→ Exercise brief: Pull every catalog field from each record in the material below, and write out each field name with its value exactly as it is given.

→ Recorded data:
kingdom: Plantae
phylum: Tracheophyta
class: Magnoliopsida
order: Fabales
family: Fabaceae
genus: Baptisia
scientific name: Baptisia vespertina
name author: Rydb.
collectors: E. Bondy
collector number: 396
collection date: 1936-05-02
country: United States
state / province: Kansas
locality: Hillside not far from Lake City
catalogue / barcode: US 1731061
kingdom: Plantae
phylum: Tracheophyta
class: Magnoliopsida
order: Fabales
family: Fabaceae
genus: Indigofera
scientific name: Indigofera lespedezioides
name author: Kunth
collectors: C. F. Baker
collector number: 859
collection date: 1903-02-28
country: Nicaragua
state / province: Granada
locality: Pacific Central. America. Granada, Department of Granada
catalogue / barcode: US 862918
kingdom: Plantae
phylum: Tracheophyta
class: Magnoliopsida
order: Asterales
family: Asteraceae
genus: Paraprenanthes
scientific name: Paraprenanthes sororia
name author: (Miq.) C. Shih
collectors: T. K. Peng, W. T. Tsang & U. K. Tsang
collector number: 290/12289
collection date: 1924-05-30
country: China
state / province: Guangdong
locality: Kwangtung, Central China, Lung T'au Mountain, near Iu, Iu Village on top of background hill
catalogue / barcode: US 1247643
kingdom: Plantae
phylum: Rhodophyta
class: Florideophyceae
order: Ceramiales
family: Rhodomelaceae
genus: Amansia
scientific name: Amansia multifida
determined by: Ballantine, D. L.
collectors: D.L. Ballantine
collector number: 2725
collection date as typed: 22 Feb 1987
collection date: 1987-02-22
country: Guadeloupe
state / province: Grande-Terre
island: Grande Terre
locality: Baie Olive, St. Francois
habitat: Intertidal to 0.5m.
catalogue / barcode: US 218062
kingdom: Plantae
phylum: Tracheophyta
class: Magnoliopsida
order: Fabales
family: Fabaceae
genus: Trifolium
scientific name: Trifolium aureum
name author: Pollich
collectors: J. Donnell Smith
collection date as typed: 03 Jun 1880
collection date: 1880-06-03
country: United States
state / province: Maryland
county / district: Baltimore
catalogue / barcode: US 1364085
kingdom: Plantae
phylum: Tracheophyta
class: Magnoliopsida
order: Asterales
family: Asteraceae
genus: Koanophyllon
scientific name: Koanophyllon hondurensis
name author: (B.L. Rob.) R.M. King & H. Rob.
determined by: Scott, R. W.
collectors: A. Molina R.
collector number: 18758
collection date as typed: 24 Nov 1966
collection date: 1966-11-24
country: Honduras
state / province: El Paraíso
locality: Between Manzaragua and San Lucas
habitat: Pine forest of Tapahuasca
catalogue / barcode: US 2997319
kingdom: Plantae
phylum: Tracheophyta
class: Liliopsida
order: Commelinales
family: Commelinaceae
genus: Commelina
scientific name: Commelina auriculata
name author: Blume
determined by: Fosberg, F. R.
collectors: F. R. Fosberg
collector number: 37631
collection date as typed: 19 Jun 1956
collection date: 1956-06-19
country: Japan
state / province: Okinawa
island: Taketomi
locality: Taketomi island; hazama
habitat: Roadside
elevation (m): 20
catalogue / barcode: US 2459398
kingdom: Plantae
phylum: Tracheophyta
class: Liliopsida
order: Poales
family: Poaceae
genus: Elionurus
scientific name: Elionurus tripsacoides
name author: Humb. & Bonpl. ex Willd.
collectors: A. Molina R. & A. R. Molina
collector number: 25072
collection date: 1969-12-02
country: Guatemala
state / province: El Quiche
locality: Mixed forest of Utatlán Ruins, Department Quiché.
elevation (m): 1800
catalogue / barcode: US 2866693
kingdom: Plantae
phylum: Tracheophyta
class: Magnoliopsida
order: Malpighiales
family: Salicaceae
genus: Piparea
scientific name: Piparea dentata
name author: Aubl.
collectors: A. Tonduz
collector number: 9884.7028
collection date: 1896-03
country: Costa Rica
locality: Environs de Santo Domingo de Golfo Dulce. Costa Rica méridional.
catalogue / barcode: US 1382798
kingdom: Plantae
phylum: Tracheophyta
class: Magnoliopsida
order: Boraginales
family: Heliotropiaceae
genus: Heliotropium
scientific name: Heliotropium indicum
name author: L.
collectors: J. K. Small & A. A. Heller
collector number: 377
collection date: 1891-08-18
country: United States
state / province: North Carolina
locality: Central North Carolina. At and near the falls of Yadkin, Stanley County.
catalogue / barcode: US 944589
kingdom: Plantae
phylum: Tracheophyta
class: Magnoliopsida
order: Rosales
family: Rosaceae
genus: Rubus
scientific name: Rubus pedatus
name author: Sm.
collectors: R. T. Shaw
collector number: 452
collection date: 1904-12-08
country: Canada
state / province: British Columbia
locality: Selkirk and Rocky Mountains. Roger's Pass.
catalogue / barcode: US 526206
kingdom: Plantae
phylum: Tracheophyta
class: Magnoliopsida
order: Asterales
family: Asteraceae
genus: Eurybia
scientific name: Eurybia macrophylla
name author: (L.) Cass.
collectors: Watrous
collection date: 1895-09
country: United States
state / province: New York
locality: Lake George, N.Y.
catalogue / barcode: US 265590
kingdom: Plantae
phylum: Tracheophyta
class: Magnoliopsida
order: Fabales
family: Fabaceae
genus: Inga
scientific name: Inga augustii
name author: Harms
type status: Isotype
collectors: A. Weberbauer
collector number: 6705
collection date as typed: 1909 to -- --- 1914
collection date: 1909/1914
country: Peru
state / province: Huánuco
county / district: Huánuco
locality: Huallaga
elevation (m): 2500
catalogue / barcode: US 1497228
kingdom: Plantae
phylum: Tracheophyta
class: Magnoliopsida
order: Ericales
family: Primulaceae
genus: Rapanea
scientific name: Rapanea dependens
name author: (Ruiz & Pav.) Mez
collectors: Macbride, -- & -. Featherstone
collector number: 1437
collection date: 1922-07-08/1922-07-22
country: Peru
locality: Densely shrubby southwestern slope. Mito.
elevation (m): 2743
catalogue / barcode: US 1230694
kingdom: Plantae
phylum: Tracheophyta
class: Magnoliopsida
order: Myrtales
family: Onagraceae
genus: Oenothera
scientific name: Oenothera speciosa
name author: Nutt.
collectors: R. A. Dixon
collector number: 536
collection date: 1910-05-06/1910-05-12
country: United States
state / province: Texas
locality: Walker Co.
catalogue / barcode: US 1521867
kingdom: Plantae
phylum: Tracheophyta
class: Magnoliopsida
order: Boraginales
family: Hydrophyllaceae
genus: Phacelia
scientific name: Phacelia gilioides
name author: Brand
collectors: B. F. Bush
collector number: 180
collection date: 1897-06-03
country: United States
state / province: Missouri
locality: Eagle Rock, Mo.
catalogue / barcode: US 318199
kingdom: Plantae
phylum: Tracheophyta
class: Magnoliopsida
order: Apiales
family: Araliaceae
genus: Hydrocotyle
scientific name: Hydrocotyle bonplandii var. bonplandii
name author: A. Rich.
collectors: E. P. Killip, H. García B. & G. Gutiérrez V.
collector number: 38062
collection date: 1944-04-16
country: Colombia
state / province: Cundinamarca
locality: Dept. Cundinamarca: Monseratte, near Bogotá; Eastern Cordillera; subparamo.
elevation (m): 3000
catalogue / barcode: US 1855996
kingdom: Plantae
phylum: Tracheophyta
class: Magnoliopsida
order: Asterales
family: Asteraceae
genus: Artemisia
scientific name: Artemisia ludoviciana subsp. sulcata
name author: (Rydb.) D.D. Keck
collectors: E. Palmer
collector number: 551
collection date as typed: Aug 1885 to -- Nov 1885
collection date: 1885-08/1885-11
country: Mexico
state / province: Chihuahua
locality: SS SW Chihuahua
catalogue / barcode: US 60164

→ Solution to this task:
kingdom: Plantae
phylum: Tracheophyta
class: Magnoliopsida
order: Fabales
family: Fabaceae
genus: Baptisia
scientific name: Baptisia vespertina
name author: Rydb.
collectors: E. Bondy
collector number: 396
collection date: 1936-05-02
country: United States
state / province: Kansas
locality: Hillside not far from Lake City
catalogue / barcode: US 1731061
kingdom: Plantae
phylum: Tracheophyta
class: Magnoliopsida
order: Fabales
family: Fabaceae
genus: Indigofera
scientific name: Indigofera lespedezioides
name author: Kunth
collectors: C. F. Baker
collector number: 859
collection date: 1903-02-28
country: Nicaragua
state / province: Granada
locality: Pacific Central. America. Granada, Department of Granada
catalogue / barcode: US 862918
kingdom: Plantae
phylum: Tracheophyta
class: Magnoliopsida
order: Asterales
family: Asteraceae
genus: Paraprenanthes
scientific name: Paraprenanthes sororia
name author: (Miq.) C. Shih
collectors: T. K. Peng, W. T. Tsang & U. K. Tsang
collector number: 290/12289
collection date: 1924-05-30
country: China
state / province: Guangdong
locality: Kwangtung, Central China, Lung T'au Mountain, near Iu, Iu Village on top of background hill
catalogue / barcode: US 1247643
kingdom: Plantae
phylum: Rhodophyta
class: Florideophyceae
order: Ceramiales
family: Rhodomelaceae
genus: Amansia
scientific name: Amansia multifida
determined by: Ballantine, D. L.
collectors: D.L. Ballantine
collector number: 2725
collection date as typed: 22 Feb 1987
collection date: 1987-02-22
country: Guadeloupe
state / province: Grande-Terre
island: Grande Terre
locality: Baie Olive, St. Francois
habitat: Intertidal to 0.5m.
catalogue / barcode: US 218062
kingdom: Plantae
phylum: Tracheophyta
class: Magnoliopsida
order: Fabales
family: Fabaceae
genus: Trifolium
scientific name: Trifolium aureum
name author: Pollich
collectors: J. Donnell Smith
collection date as typed: 03 Jun 1880
collection date: 1880-06-03
country: United States
state / province: Maryland
county / district: Baltimore
catalogue / barcode: US 1364085
kingdom: Plantae
phylum: Tracheophyta
class: Magnoliopsida
order: Asterales
family: Asteraceae
genus: Koanophyllon
scientific name: Koanophyllon hondurensis
name author: (B.L. Rob.) R.M. King & H. Rob.
determined by: Scott, R. W.
collectors: A. Molina R.
collector number: 18758
collection date as typed: 24 Nov 1966
collection date: 1966-11-24
country: Honduras
state / province: El Paraíso
locality: Between Manzaragua and San Lucas
habitat: Pine forest of Tapahuasca
catalogue / barcode: US 2997319
kingdom: Plantae
phylum: Tracheophyta
class: Liliopsida
order: Commelinales
family: Commelinaceae
genus: Commelina
scientific name: Commelina auriculata
name author: Blume
determined by: Fosberg, F. R.
collectors: F. R. Fosberg
collector number: 37631
collection date as typed: 19 Jun 1956
collection date: 1956-06-19
country: Japan
state / province: Okinawa
island: Taketomi
locality: Taketomi island; hazama
habitat: Roadside
elevation (m): 20
catalogue / barcode: US 2459398
kingdom: Plantae
phylum: Tracheophyta
class: Liliopsida
order: Poales
family: Poaceae
genus: Elionurus
scientific name: Elionurus tripsacoides
name author: Humb. & Bonpl. ex Willd.
collectors: A. Molina R. & A. R. Molina
collector number: 25072
collection date: 1969-12-02
country: Guatemala
state / province: El Quiche
locality: Mixed forest of Utatlán Ruins, Department Quiché.
elevation (m): 1800
catalogue / barcode: US 2866693
kingdom: Plantae
phylum: Tracheophyta
class: Magnoliopsida
order: Malpighiales
family: Salicaceae
genus: Piparea
scientific name: Piparea dentata
name author: Aubl.
collectors: A. Tonduz
collector number: 9884.7028
collection date: 1896-03
country: Costa Rica
locality: Environs de Santo Domingo de Golfo Dulce. Costa Rica méridional.
catalogue / barcode: US 1382798
kingdom: Plantae
phylum: Tracheophyta
class: Magnoliopsida
order: Boraginales
family: Heliotropiaceae
genus: Heliotropium
scientific name: Heliotropium indicum
name author: L.
collectors: J. K. Small & A. A. Heller
collector number: 377
collection date: 1891-08-18
country: United States
state / province: North Carolina
locality: Central North Carolina. At and near the falls of Yadkin, Stanley County.
catalogue / barcode: US 944589
kingdom: Plantae
phylum: Tracheophyta
class: Magnoliopsida
order: Rosales
family: Rosaceae
genus: Rubus
scientific name: Rubus pedatus
name author: Sm.
collectors: R. T. Shaw
collector number: 452
collection date: 1904-12-08
country: Canada
state / province: British Columbia
locality: Selkirk and Rocky Mountains. Roger's Pass.
catalogue / barcode: US 526206
kingdom: Plantae
phylum: Tracheophyta
class: Magnoliopsida
order: Asterales
family: Asteraceae
genus: Eurybia
scientific name: Eurybia macrophylla
name author: (L.) Cass.
collectors: Watrous
collection date: 1895-09
country: United States
state / province: New York
locality: Lake George, N.Y.
catalogue / barcode: US 265590
kingdom: Plantae
phylum: Tracheophyta
class: Magnoliopsida
order: Fabales
family: Fabaceae
genus: Inga
scientific name: Inga augustii
name author: Harms
type status: Isotype
collectors: A. Weberbauer
collector number: 6705
collection date as typed: 1909 to -- --- 1914
collection date: 1909/1914
country: Peru
state / province: Huánuco
county / district: Huánuco
locality: Huallaga
elevation (m): 2500
catalogue / barcode: US 1497228
kingdom: Plantae
phylum: Tracheophyta
class: Magnoliopsida
order: Ericales
family: Primulaceae
genus: Rapanea
scientific name: Rapanea dependens
name author: (Ruiz & Pav.) Mez
collectors: Macbride, -- & -. Featherstone
collector number: 1437
collection date: 1922-07-08/1922-07-22
country: Peru
locality: Densely shrubby southwestern slope. Mito.
elevation (m): 2743
catalogue / barcode: US 1230694
kingdom: Plantae
phylum: Tracheophyta
class: Magnoliopsida
order: Myrtales
family: Onagraceae
genus: Oenothera
scientific name: Oenothera speciosa
name author: Nutt.
collectors: R. A. Dixon
collector number: 536
collection date: 1910-05-06/1910-05-12
country: United States
state / province: Texas
locality: Walker Co.
catalogue / barcode: US 1521867
kingdom: Plantae
phylum: Tracheophyta
class: Magnoliopsida
order: Boraginales
family: Hydrophyllaceae
genus: Phacelia
scientific name: Phacelia gilioides
name author: Brand
collectors: B. F. Bush
collector number: 180
collection date: 1897-06-03
country: United States
state / province: Missouri
locality: Eagle Rock, Mo.
catalogue / barcode: US 318199
kingdom: Plantae
phylum: Tracheophyta
class: Magnoliopsida
order: Apiales
family: Araliaceae
genus: Hydrocotyle
scientific name: Hydrocotyle bonplandii var. bonplandii
name author: A. Rich.
collectors: E. P. Killip, H. García B. & G. Gutiérrez V.
collector number: 38062
collection date: 1944-04-16
country: Colombia
state / province: Cundinamarca
locality: Dept. Cundinamarca: Monseratte, near Bogotá; Eastern Cordillera; subparamo.
elevation (m): 3000
catalogue / barcode: US 1855996
kingdom: Plantae
phylum: Tracheophyta
class: Magnoliopsida
order: Asterales
family: Asteraceae
genus: Artemisia
scientific name: Artemisia ludoviciana subsp. sulcata
name author: (Rydb.) D.D. Keck
collectors: E. Palmer
collector number: 551
collection date as typed: Aug 1885 to -- Nov 1885
collection date: 1885-08/1885-11
country: Mexico
state / province: Chihuahua
locality: SS SW Chihuahua
catalogue / barcode: US 60164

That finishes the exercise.